Statue of Michael Jackson
Fulham F.C. imploded once everyone excised its giant, hated tribute to the King of Pop.
Even from day one, the seven-and-a-half-foot tall statue of the late singer Michael Jackson that was installed outside of the Craven Cottage football stadium in 2011, was mocked mercilessly by fans of London’s Fulham Football Club… and it was really all downhill from there.
Commissioned by business magnate, friend of Jackson, and Fulham Football Club’s owner Mohamed Al Fayed to commemorate the time Jackson came to a match in 1999, the plaster and resin likeness of the King of Pop had been installed at the back of the Hammersmith Stand of Fulham’s Craven Cottage stadium beneath a wall reading “MICHAEL JACKSON THE TRIBUTE.”
The gesture from Fayed to his deceased friend had always been derided by the public, unable to see the touching warmth hidden inside the overblown, awkwardly placed gesture. Fayed even went so far as to tell fans to “go to hell” when they had the audacity to tell him to remove the statue.
Then, in 2013 when Fayed sold the club to Shahid Khan, the latter went so far as to include a clause in the business contract that assured the statue would be removed from the grounds at Craven Cottage, endearing himself to the masses in a way Fayed hadn’t experienced in years. Promptly thereafter, however, the club itself failed out of the Premiere League entirely after a 13-season streak in football’s top division, turning the tables on Khan.

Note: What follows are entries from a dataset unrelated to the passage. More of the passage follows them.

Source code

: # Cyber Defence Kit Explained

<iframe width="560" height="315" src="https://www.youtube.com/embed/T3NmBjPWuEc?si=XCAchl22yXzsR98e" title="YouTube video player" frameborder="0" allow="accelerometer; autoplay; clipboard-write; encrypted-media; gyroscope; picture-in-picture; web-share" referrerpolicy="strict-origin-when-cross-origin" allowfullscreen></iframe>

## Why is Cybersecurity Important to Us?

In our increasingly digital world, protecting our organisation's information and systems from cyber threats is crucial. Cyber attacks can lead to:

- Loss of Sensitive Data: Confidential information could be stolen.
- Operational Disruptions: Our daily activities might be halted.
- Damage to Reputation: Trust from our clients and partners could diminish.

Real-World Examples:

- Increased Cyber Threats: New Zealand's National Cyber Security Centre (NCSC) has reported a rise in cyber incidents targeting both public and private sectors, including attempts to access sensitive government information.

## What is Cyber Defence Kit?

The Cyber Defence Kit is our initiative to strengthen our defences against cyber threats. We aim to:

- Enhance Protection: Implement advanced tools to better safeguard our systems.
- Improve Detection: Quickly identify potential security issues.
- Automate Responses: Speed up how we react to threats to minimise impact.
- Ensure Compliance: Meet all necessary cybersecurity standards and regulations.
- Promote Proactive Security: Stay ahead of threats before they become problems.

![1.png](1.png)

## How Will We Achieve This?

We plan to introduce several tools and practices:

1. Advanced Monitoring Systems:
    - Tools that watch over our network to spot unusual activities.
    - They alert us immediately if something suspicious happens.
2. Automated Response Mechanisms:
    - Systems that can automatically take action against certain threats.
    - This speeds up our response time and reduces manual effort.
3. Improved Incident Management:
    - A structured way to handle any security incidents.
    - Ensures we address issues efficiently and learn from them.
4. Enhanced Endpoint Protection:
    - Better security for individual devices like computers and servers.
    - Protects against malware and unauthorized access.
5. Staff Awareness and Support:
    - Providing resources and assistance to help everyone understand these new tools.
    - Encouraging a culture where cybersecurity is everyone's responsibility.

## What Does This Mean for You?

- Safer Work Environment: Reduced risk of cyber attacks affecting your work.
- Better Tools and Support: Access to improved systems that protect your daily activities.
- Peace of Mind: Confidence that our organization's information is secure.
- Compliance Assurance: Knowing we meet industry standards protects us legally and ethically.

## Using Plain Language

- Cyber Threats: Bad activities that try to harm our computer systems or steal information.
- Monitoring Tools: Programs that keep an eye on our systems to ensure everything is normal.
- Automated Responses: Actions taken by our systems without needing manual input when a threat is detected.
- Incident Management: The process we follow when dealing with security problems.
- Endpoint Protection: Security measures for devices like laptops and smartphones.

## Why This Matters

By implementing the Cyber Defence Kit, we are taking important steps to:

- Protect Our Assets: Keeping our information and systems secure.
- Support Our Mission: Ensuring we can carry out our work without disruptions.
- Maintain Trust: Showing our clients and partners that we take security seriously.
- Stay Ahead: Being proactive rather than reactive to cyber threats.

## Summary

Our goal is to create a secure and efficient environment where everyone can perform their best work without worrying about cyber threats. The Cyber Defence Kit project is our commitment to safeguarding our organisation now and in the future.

Fayed interpreted the club’s demise as entirely related to the disrespect paid to the statue of his friend, to which Fayed apparently prescribed talismanic qualities. Upon the statue’s reinstallation at Manchester’s National Football Museum, Fayed remarked:
“This statue was a charm and we removed the luck from the club and now we have to pay the price[…] When [Khan] asked me to move it I said: ‘You must be crazy.’ This is such a fantastic statue which the fans are crying out for. But now he has paid the price because the club has been relegated. He called me because he told me he wanted Michael to return. I told him, no way.”
And thus, the statue is now locked firmly in the Museum and Fulham have only just managed to claw their way back into the premier league.
Update May 2023: After the statue was removed from Manchester’s National Football Museum in March 2019, it has been in storage at the museum archives at Deepdale, the stadium for Preston North End FC.